MineHub has landed its first commercial agreement after entering into a deal with global resources company BHP.

Under the agreement, BHP will subscribe to the MineHub platform and enterprise applications as a paying customer, adopting the solution across its operations and its business network.

Built on Hyperledger Fabric, MineHub is an enterprise blockchain platform that allows parties involved in selling, buying, delivering and paying for a cargo of minerals to collaborate securely in real time, sharing electronic information rather than couriering or emailing paper documents that are often subject to interception and fraud. Since its launch in 2019, with syndicate members including Gold Corp, ING Bank, Wheaton Precious Metals and Ocean Partners, it has carried out several transactions – the first of which, in 2020, saw BHP deliver US$14mn of iron ore to China Baowu, a state-owned iron and steel company, with trade confirmation, logistics, assay exchange, notifications and document sharing all carried out on the platform.

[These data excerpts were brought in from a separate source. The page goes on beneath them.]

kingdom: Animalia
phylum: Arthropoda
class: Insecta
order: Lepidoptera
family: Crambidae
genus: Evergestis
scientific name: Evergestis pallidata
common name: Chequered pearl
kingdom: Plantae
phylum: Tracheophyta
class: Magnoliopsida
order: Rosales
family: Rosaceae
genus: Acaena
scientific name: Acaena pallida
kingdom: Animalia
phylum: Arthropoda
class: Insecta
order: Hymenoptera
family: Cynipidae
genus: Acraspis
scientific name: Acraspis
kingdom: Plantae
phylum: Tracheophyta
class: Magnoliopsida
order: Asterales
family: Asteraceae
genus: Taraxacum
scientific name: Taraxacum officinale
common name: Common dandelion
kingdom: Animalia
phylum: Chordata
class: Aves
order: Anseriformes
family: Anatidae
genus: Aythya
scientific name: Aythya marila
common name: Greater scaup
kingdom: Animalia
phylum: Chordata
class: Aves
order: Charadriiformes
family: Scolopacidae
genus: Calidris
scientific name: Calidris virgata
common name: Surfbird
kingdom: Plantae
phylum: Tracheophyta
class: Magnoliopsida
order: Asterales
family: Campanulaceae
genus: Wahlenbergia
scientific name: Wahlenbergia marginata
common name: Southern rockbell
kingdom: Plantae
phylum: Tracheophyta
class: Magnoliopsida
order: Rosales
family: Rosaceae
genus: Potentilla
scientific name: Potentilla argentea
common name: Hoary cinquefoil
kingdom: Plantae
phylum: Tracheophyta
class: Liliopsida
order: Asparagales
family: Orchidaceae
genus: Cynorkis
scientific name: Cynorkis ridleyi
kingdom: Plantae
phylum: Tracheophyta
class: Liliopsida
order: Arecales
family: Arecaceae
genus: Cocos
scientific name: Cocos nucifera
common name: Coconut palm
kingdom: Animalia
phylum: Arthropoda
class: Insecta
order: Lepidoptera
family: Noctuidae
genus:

With this latest move, says Arnoud Star Busmann, MineHub’s CEO, the company’s relationship with BHP has “matured further, reflecting the progress from pioneering and co-creating to a commercial service that has the potential to digitally support the sales operations of BHP and its customers”.

He adds that the agreement represents a “major milestone”, both for MineHub and the wider mining and metals industry. “For the industry it demonstrates the viability of a digital industry platform, and for MineHub it represents the transition to a revenue generating company.”

The viability of blockchain-based platforms in trade has been called into question of late, following the demise of we.trade, a bank-backed network for open account trade, and assertions by fraud prevention fintech MonetaGo that blockchain is “not competitive” at scale.

However, in investor presentations, MineHub asserts that it has developed a platform with the functionality and utility that industry both needs and wants, and has laid out plans to take its solution into additional market segments, such as agriculture, chemicals and oil and gas, before eventually expanding its offering to cover all global supply chains.

“After several blockchain-based companies recently announced they are shutting down, here is one that goes in the other direction,” Star Busmann tells GTR. “We have a product/market fit with the largest resources company and who is not a shareholder.”

The company now says it will sign additional commercial agreements with large industry companies over the remainder of this year, which will include miners, traders and smelters.